# DIRECTIONS
Turn the lines of the entries from the one containing "如果返回值是字符串，那么直接" through the one containing "[好处](https://z" into a JSON list of strings, with one string per line and blank lines left out.

# DATA SHOWN
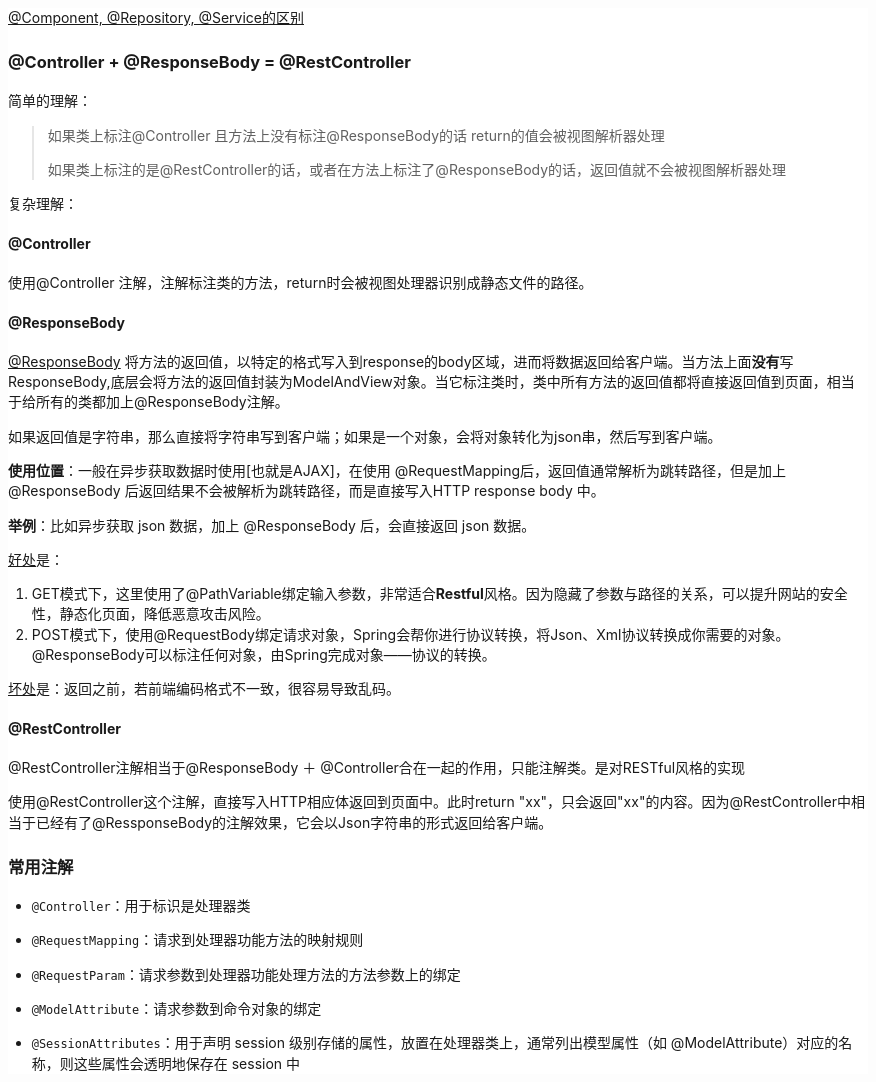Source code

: [@Component, @Repository, @Service的区别](https://blog.csdn.net/fansili/article/details/78740877)



### @Controller + @ResponseBody = @RestController

简单的理解：

> 如果类上标注@Controller 且方法上没有标注@ResponseBody的话 return的值会被视图解析器处理
>
> 如果类上标注的是@RestController的话，或者在方法上标注了@ResponseBody的话，返回值就不会被视图解析器处理

复杂理解：

#### @Controller

使用@Controller 注解，注解标注类的方法，return时会被视图处理器识别成静态文件的路径。

#### @ResponseBody

[@ResponseBody](https://blog.csdn.net/jiahao1186/article/details/91980316) 将方法的返回值，以特定的格式写入到response的body区域，进而将数据返回给客户端。当方法上面**没有**写ResponseBody,底层会将方法的返回值封装为ModelAndView对象。当它标注类时，类中所有方法的返回值都将直接返回值到页面，相当于给所有的类都加上@ResponseBody注解。

如果返回值是字符串，那么直接将字符串写到客户端；如果是一个对象，会将对象转化为json串，然后写到客户端。

**使用位置**：一般在异步获取数据时使用[也就是AJAX]，在使用 @RequestMapping后，返回值通常解析为跳转路径，但是加上 @ResponseBody 后返回结果不会被解析为跳转路径，而是直接写入HTTP response body 中。

**举例**：比如异步获取 json 数据，加上 @ResponseBody 后，会直接返回 json 数据。

[好处](https://zhidao.baidu.com/question/449950170.html)是：

1. GET模式下，这里使用了@PathVariable绑定输入参数，非常适合**Restful**风格。因为隐藏了参数与路径的关系，可以提升网站的安全性，静态化页面，降低恶意攻击风险。
2. POST模式下，使用@RequestBody绑定请求对象，Spring会帮你进行协议转换，将Json、Xml协议转换成你需要的对象。
   @ResponseBody可以标注任何对象，由Spring完成对象——协议的转换。

[坏处](https://zhidao.baidu.com/question/449950170.html)是：返回之前，若前端编码格式不一致，很容易导致乱码。

#### @RestController

@RestController注解相当于@ResponseBody ＋ @Controller合在一起的作用，只能注解类。是对RESTful风格的实现

使用@RestController这个注解，直接写入HTTP相应体返回到页面中。此时return "xx"，只会返回"xx"的内容。因为@RestController中相当于已经有了@RessponseBody的注解效果，它会以Json字符串的形式返回给客户端。



### 常用注解

- `@Controller`：用于标识是处理器类

- `@RequestMapping`：请求到处理器功能方法的映射规则

- `@RequestParam`：请求参数到处理器功能处理方法的方法参数上的绑定

- `@ModelAttribute`：请求参数到命令对象的绑定

- `@SessionAttributes`：用于声明 session 级别存储的属性，放置在处理器类上，通常列出模型属性（如 @ModelAttribute）对应的名称，则这些属性会透明地保存在 session 中
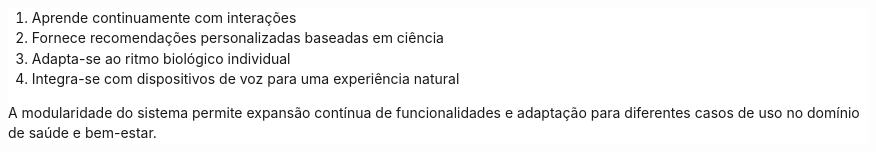 1. Aprende continuamente com interações
2. Fornece recomendações personalizadas baseadas em ciência
3. Adapta-se ao ritmo biológico individual
4. Integra-se com dispositivos de voz para uma experiência natural

A modularidade do sistema permite expansão contínua de funcionalidades e adaptação para diferentes casos de uso no domínio de saúde e bem-estar.
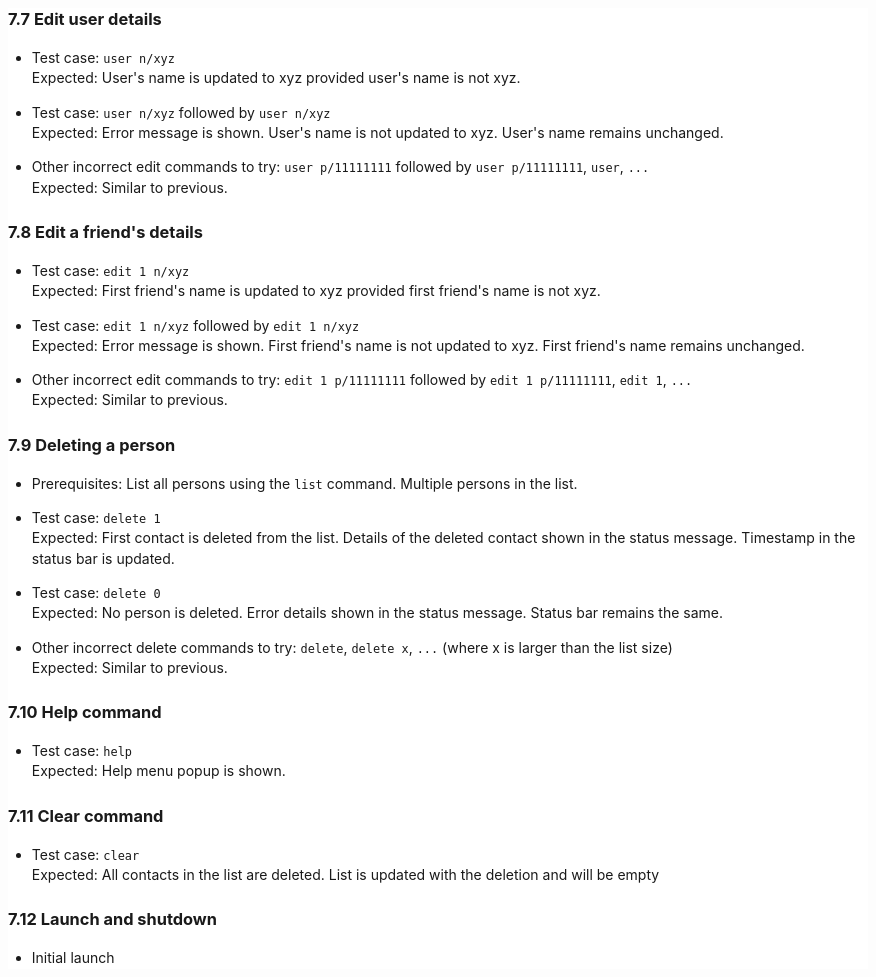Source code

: ### 7.7 Edit user details

* Test case: `user n/xyz` <br>
  Expected: User's name is updated to xyz provided user's name is not xyz.

* Test case: `user n/xyz` followed by `user n/xyz` <br>
  Expected: Error message is shown. User's name is not updated to xyz. User's name remains unchanged.

* Other incorrect edit commands to try: `user p/11111111` followed by `user p/11111111`, `user`, `...` <br>
  Expected: Similar to previous.

### 7.8 Edit a friend's details

* Test case: `edit 1 n/xyz` <br>
  Expected: First friend's name is updated to xyz provided first friend's name is not xyz.

* Test case: `edit 1 n/xyz` followed by `edit 1 n/xyz` <br>
  Expected: Error message is shown. First friend's name is not updated to xyz. First friend's name remains unchanged.

* Other incorrect edit commands to try: `edit 1 p/11111111` followed by `edit 1 p/11111111`, `edit 1`, `...` <br>
  Expected: Similar to previous.

### 7.9 Deleting a person

* Prerequisites: List all persons using the `list` command. Multiple persons in the list.

* Test case: `delete 1`<br>
  Expected: First contact is deleted from the list. Details of the deleted contact shown in the status message. Timestamp in the status bar is updated.

* Test case: `delete 0`<br>
  Expected: No person is deleted. Error details shown in the status message. Status bar remains the same.

* Other incorrect delete commands to try: `delete`, `delete x`, `...` (where x is larger than the list size)<br>
  Expected: Similar to previous.

### 7.10 Help command

* Test case: `help` <br>
  Expected: Help menu popup is shown.

### 7.11 Clear command

* Test case: `clear` <br>
  Expected: All contacts in the list are deleted. List is updated with the deletion and will be empty

### 7.12 Launch and shutdown

* Initial launch
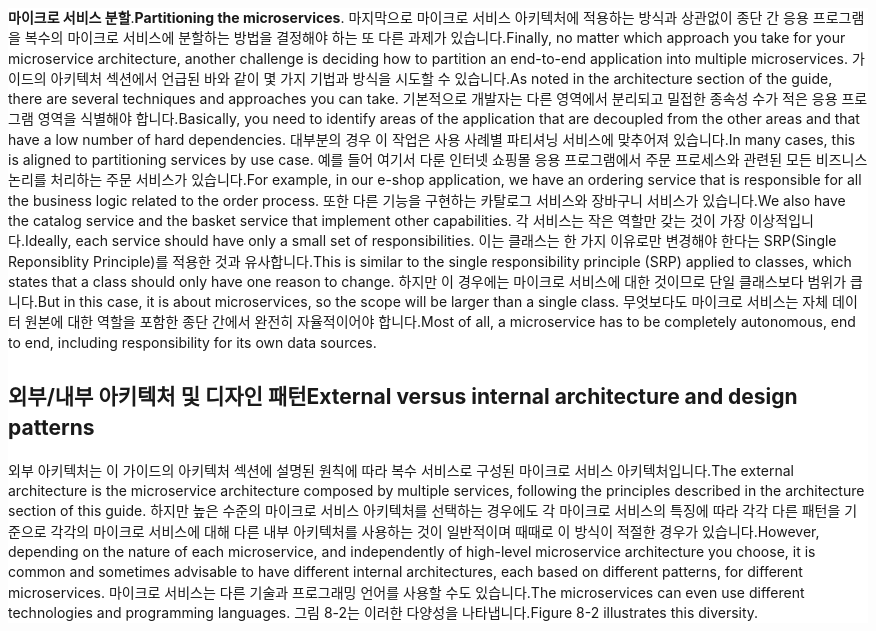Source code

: <span data-ttu-id="0de10-231">**마이크로 서비스 분할**.</span><span class="sxs-lookup"><span data-stu-id="0de10-231">**Partitioning the microservices**.</span></span> <span data-ttu-id="0de10-232">마지막으로 마이크로 서비스 아키텍처에 적용하는 방식과 상관없이 종단 간 응용 프로그램을 복수의 마이크로 서비스에 분할하는 방법을 결정해야 하는 또 다른 과제가 있습니다.</span><span class="sxs-lookup"><span data-stu-id="0de10-232">Finally, no matter which approach you take for your microservice architecture, another challenge is deciding how to partition an end-to-end application into multiple microservices.</span></span> <span data-ttu-id="0de10-233">가이드의 아키텍처 섹션에서 언급된 바와 같이 몇 가지 기법과 방식을 시도할 수 있습니다.</span><span class="sxs-lookup"><span data-stu-id="0de10-233">As noted in the architecture section of the guide, there are several techniques and approaches you can take.</span></span> <span data-ttu-id="0de10-234">기본적으로 개발자는 다른 영역에서 분리되고 밀접한 종속성 수가 적은 응용 프로그램 영역을 식별해야 합니다.</span><span class="sxs-lookup"><span data-stu-id="0de10-234">Basically, you need to identify areas of the application that are decoupled from the other areas and that have a low number of hard dependencies.</span></span> <span data-ttu-id="0de10-235">대부분의 경우 이 작업은 사용 사례별 파티셔닝 서비스에 맞추어져 있습니다.</span><span class="sxs-lookup"><span data-stu-id="0de10-235">In many cases, this is aligned to partitioning services by use case.</span></span> <span data-ttu-id="0de10-236">예를 들어 여기서 다룬 인터넷 쇼핑몰 응용 프로그램에서 주문 프로세스와 관련된 모든 비즈니스 논리를 처리하는 주문 서비스가 있습니다.</span><span class="sxs-lookup"><span data-stu-id="0de10-236">For example, in our e-shop application, we have an ordering service that is responsible for all the business logic related to the order process.</span></span> <span data-ttu-id="0de10-237">또한 다른 기능을 구현하는 카탈로그 서비스와 장바구니 서비스가 있습니다.</span><span class="sxs-lookup"><span data-stu-id="0de10-237">We also have the catalog service and the basket service that implement other capabilities.</span></span> <span data-ttu-id="0de10-238">각 서비스는 작은 역할만 갖는 것이 가장 이상적입니다.</span><span class="sxs-lookup"><span data-stu-id="0de10-238">Ideally, each service should have only a small set of responsibilities.</span></span> <span data-ttu-id="0de10-239">이는 클래스는 한 가지 이유로만 변경해야 한다는 SRP(Single Reponsiblity Principle)를 적용한 것과 유사합니다.</span><span class="sxs-lookup"><span data-stu-id="0de10-239">This is similar to the single responsibility principle (SRP) applied to classes, which states that a class should only have one reason to change.</span></span> <span data-ttu-id="0de10-240">하지만 이 경우에는 마이크로 서비스에 대한 것이므로 단일 클래스보다 범위가 큽니다.</span><span class="sxs-lookup"><span data-stu-id="0de10-240">But in this case, it is about microservices, so the scope will be larger than a single class.</span></span> <span data-ttu-id="0de10-241">무엇보다도 마이크로 서비스는 자체 데이터 원본에 대한 역할을 포함한 종단 간에서 완전히 자율적이어야 합니다.</span><span class="sxs-lookup"><span data-stu-id="0de10-241">Most of all, a microservice has to be completely autonomous, end to end, including responsibility for its own data sources.</span></span>

## <a name="external-versus-internal-architecture-and-design-patterns"></a><span data-ttu-id="0de10-242">외부/내부 아키텍처 및 디자인 패턴</span><span class="sxs-lookup"><span data-stu-id="0de10-242">External versus internal architecture and design patterns</span></span>

<span data-ttu-id="0de10-243">외부 아키텍처는 이 가이드의 아키텍처 섹션에 설명된 원칙에 따라 복수 서비스로 구성된 마이크로 서비스 아키텍처입니다.</span><span class="sxs-lookup"><span data-stu-id="0de10-243">The external architecture is the microservice architecture composed by multiple services, following the principles described in the architecture section of this guide.</span></span> <span data-ttu-id="0de10-244">하지만 높은 수준의 마이크로 서비스 아키텍처를 선택하는 경우에도 각 마이크로 서비스의 특징에 따라 각각 다른 패턴을 기준으로 각각의 마이크로 서비스에 대해 다른 내부 아키텍처를 사용하는 것이 일반적이며 때때로 이 방식이 적절한 경우가 있습니다.</span><span class="sxs-lookup"><span data-stu-id="0de10-244">However, depending on the nature of each microservice, and independently of high-level microservice architecture you choose, it is common and sometimes advisable to have different internal architectures, each based on different patterns, for different microservices.</span></span> <span data-ttu-id="0de10-245">마이크로 서비스는 다른 기술과 프로그래밍 언어를 사용할 수도 있습니다.</span><span class="sxs-lookup"><span data-stu-id="0de10-245">The microservices can even use different technologies and programming languages.</span></span> <span data-ttu-id="0de10-246">그림 8-2는 이러한 다양성을 나타냅니다.</span><span class="sxs-lookup"><span data-stu-id="0de10-246">Figure 8-2 illustrates this diversity.</span></span>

# RESPONSE
[
  "如果返回值是字符串，那么直接将字符串写到客户端；如果是一个对象，会将对象转化为json串，然后写到客户端。",
  "**使用位置**：一般在异步获取数据时使用[也就是AJAX]，在使用 @RequestMapping后，返回值通常解析为跳转路径，但是加上 @ResponseBody 后返回结果不会被解析为跳转路径，而是直接写入HTTP response body 中。",
  "**举例**：比如异步获取 json 数据，加上 @ResponseBody 后，会直接返回 json 数据。",
  "[好处](https://zhidao.baidu.com/question/449950170.html)是："
]